Et il ajouta un affreux juron.
– Ils sont entrés, continua Moncrif, la voix blanche. Je les ai suivis pour être tout à fait sûr avant de vous prévenir. Heureusement, je savais où vous étiez. Je le sais toujours…
– Vous êtes sûr qu’ils étaient bien chez moi ? coupa vite Theresia.
– Oui. Deux minutes plus tard il y avait une lumière dans l’appartement.
Elle se tourna brusquement vers Tallien.
– Mon manteau ! Je l’ai laissé dans la loge !
Il voulut protester.
– J’y vais, reprit-elle fermement.
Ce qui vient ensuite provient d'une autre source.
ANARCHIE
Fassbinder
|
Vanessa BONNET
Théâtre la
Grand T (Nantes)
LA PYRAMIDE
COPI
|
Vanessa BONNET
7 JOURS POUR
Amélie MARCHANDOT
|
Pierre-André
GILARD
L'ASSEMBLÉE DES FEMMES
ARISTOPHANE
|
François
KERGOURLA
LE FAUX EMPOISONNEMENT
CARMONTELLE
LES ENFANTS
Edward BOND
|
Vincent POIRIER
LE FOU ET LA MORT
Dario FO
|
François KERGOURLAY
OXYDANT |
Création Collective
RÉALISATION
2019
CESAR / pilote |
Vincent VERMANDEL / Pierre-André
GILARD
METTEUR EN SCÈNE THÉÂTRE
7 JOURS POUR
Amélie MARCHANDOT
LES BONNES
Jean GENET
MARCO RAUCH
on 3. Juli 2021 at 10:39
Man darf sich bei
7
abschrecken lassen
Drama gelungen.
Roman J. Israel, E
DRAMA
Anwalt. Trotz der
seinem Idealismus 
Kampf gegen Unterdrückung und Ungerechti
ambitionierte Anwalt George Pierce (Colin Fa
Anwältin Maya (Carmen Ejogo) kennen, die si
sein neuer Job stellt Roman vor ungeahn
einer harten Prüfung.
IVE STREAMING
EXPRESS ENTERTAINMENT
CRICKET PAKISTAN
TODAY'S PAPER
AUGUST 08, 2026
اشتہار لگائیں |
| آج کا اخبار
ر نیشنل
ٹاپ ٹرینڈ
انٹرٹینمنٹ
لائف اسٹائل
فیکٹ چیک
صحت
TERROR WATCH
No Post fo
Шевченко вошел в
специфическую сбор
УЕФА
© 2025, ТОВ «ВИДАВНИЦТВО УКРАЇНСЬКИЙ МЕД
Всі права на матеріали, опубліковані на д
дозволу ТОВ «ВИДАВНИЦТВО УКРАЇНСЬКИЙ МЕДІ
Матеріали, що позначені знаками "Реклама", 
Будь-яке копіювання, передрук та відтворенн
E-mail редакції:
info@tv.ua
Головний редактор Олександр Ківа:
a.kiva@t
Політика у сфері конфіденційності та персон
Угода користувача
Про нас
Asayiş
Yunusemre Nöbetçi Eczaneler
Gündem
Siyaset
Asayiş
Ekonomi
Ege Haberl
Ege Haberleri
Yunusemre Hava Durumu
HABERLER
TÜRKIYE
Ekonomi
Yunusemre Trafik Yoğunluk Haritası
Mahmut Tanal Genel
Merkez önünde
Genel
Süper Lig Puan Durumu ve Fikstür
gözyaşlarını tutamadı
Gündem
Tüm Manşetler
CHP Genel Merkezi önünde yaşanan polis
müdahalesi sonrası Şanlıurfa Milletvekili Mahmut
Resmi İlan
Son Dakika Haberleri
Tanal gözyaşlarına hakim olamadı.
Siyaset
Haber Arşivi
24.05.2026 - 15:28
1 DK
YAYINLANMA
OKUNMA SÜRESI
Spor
Cela doit être quelque méprise odieuse que je ferai payer cher à Chauvelin. Mon manteau !
Bertrand alla chercher le manteau et l’en enveloppa. Il savait que nul ne pourrait empêcher Theresia d’en faire à sa tête. Elle n’avait pas l’air effrayée le moins du monde, mais sa colère faisait peur, elle faisait mal augurer pour ceux qui l’avaient provoquée.
Theresia, transportée par son récent succès et par les compliments maladroits, mais précieux, de Robespierre, se sentait prête à braver le monde entier et Chauvelin lui-même avec ses menaces. Elle réussit à rassurer Tallien, lui ordonna de rester au théâtre et de se montrer comme s’il n’avait aucune préoccupation : « Si la nouvelle de cette offense venait jusqu’au public, vous devez être là pour mettre les choses au point… Vous devez annoncer des représailles contre ceux qui s’en sont rendus coupable. »
Puis elle serra contre elle son manteau et, prenant le bras de Bertrand, elle se hâta de quitter le théâtre.